→ WHAT THIS TASK INVOLVES
Whenever a line below holds the word "commute", copy that line.

-.-.-

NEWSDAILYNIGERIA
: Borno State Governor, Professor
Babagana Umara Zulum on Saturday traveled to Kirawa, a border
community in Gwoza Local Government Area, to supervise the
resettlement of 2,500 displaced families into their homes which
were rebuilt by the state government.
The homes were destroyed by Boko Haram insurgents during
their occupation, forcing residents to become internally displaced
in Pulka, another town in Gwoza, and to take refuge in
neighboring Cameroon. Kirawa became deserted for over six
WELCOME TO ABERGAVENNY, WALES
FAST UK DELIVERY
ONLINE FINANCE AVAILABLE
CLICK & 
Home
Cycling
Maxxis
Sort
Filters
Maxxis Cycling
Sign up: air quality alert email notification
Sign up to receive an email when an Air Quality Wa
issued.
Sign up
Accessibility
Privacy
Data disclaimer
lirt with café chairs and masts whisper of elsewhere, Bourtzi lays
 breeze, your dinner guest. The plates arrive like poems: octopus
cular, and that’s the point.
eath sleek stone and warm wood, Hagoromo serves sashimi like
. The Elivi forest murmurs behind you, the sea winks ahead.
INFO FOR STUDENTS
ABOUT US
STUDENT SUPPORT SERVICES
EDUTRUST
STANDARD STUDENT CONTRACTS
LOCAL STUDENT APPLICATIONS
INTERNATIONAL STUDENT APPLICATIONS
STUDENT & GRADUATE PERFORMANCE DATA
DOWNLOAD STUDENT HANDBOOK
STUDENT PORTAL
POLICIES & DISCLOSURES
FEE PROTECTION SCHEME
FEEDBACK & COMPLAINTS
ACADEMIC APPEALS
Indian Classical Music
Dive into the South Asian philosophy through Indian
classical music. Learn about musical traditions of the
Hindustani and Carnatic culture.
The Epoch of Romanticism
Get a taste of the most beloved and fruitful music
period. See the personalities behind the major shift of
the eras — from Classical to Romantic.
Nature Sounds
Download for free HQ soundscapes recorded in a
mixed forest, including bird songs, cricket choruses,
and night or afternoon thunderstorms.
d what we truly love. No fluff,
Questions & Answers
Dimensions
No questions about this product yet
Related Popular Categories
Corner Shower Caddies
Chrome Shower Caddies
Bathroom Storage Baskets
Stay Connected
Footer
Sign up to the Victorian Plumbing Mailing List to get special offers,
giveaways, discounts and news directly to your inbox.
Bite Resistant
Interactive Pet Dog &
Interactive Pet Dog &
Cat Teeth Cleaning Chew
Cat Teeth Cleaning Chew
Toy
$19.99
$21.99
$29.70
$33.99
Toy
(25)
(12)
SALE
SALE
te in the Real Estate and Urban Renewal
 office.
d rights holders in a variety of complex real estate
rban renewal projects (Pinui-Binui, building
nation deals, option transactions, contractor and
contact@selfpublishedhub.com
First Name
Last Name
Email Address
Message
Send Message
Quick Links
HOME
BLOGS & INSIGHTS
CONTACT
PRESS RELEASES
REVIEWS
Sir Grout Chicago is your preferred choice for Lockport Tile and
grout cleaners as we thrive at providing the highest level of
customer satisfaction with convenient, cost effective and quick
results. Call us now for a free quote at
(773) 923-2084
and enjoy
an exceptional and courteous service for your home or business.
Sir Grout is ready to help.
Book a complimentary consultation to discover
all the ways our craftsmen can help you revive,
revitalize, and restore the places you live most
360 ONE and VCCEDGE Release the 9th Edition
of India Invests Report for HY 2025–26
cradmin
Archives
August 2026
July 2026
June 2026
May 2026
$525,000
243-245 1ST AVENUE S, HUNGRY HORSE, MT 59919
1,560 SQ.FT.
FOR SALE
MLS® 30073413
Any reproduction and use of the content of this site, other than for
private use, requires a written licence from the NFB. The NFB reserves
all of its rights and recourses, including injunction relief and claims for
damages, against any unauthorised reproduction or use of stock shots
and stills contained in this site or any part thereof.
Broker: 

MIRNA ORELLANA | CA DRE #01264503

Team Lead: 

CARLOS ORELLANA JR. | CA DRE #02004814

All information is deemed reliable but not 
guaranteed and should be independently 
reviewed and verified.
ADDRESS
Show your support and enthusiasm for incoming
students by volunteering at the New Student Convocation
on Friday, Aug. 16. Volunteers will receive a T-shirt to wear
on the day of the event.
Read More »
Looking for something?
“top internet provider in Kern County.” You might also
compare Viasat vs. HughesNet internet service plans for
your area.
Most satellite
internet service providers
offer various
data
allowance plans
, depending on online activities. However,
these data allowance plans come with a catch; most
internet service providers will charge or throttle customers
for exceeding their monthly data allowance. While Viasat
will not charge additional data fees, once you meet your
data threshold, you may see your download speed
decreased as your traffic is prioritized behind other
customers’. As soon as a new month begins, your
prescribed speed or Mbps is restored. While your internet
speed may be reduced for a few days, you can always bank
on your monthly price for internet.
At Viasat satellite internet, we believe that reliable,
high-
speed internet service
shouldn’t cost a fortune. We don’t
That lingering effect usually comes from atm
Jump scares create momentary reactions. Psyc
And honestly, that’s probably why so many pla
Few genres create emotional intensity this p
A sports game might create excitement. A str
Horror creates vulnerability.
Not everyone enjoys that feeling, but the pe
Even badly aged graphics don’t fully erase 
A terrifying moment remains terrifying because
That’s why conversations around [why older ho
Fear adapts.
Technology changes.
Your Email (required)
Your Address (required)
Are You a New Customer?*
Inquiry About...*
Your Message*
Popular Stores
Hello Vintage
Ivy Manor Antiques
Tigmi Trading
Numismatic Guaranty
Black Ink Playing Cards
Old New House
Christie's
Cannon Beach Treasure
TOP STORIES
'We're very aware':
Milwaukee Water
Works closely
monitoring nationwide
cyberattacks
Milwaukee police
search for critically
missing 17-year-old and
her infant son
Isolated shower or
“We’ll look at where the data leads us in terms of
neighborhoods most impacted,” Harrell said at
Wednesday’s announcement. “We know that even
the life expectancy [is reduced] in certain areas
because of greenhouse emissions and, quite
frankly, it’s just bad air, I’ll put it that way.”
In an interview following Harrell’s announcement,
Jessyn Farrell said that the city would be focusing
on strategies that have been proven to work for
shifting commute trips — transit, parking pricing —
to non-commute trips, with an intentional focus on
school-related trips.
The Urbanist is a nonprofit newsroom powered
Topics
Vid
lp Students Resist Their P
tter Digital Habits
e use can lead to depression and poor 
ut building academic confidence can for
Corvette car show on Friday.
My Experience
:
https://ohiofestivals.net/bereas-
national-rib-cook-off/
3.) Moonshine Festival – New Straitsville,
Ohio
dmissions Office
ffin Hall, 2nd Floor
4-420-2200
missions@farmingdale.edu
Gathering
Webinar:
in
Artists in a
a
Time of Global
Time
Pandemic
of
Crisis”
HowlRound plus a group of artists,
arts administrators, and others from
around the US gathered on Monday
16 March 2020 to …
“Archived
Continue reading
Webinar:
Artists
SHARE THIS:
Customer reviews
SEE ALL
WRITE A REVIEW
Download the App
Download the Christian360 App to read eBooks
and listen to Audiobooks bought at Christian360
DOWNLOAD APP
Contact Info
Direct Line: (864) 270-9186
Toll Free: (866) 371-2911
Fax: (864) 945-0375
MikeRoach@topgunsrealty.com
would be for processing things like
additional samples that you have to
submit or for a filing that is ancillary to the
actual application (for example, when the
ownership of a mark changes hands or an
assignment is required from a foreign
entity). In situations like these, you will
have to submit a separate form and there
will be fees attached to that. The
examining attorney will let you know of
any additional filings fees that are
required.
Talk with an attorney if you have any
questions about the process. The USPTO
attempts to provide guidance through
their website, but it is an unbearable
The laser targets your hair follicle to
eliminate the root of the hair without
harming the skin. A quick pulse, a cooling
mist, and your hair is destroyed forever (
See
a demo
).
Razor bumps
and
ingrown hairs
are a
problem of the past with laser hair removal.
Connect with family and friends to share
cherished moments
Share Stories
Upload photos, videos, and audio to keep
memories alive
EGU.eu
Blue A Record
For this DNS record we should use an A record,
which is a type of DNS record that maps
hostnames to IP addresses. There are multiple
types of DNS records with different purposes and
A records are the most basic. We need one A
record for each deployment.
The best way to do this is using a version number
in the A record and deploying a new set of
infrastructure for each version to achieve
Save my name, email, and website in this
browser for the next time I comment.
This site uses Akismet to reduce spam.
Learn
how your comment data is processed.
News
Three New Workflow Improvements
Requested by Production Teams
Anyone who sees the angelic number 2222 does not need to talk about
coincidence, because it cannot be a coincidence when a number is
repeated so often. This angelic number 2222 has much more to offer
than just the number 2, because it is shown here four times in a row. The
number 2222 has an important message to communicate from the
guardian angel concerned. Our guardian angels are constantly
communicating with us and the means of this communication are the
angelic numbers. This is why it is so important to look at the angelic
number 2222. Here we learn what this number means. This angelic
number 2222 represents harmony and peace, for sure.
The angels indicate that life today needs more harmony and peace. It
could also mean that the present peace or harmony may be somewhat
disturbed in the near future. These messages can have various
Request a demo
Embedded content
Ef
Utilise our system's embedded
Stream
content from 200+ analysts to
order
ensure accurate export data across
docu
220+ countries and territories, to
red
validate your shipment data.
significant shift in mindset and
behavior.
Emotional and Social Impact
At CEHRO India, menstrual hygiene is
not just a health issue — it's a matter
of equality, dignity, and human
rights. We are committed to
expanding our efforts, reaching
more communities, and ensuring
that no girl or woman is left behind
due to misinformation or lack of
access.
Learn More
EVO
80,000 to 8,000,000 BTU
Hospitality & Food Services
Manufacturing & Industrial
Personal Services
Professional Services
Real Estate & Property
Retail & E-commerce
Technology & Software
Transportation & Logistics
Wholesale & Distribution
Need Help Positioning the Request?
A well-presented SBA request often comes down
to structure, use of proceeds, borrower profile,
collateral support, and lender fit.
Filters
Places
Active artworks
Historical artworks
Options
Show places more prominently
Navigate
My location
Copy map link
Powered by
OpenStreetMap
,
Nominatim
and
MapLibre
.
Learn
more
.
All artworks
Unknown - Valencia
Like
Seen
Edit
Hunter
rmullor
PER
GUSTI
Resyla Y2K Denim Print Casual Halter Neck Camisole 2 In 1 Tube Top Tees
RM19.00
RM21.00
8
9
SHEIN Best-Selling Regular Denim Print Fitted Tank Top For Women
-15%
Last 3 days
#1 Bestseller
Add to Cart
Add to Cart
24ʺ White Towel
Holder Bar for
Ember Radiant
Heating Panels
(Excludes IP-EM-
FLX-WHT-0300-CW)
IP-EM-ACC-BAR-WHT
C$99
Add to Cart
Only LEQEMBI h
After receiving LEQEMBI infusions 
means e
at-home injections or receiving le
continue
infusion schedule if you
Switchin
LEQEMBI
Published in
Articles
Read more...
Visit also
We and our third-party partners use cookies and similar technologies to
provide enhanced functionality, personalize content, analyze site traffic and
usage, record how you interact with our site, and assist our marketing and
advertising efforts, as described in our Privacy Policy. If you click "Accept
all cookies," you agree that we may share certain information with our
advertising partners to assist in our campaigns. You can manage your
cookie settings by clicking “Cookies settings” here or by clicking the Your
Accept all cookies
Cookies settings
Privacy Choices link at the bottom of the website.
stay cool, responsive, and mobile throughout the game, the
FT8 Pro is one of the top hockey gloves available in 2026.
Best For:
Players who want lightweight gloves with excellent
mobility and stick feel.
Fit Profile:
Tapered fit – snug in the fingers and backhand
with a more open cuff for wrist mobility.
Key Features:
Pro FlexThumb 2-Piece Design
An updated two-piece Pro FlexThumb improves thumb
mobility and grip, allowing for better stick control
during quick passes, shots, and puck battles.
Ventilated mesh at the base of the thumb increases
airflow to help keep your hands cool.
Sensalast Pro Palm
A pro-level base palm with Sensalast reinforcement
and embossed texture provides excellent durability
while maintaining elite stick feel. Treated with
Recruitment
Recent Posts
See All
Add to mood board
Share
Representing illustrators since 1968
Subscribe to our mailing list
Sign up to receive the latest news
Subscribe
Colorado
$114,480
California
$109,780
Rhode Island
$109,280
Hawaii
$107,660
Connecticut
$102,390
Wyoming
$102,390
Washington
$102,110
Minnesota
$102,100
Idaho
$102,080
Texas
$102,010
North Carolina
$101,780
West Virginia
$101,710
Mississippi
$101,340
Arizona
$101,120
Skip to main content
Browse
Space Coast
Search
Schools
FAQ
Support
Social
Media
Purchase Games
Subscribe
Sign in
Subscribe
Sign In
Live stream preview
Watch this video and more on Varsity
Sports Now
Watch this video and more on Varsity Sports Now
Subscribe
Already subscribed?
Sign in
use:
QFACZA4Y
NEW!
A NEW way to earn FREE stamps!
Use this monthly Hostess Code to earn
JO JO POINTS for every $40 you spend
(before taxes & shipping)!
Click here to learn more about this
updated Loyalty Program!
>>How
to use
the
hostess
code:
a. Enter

-.-.-

→ COMPLETED EXERCISE
shifting commute trips — transit, parking pricing —
to non-commute trips, with an intentional focus on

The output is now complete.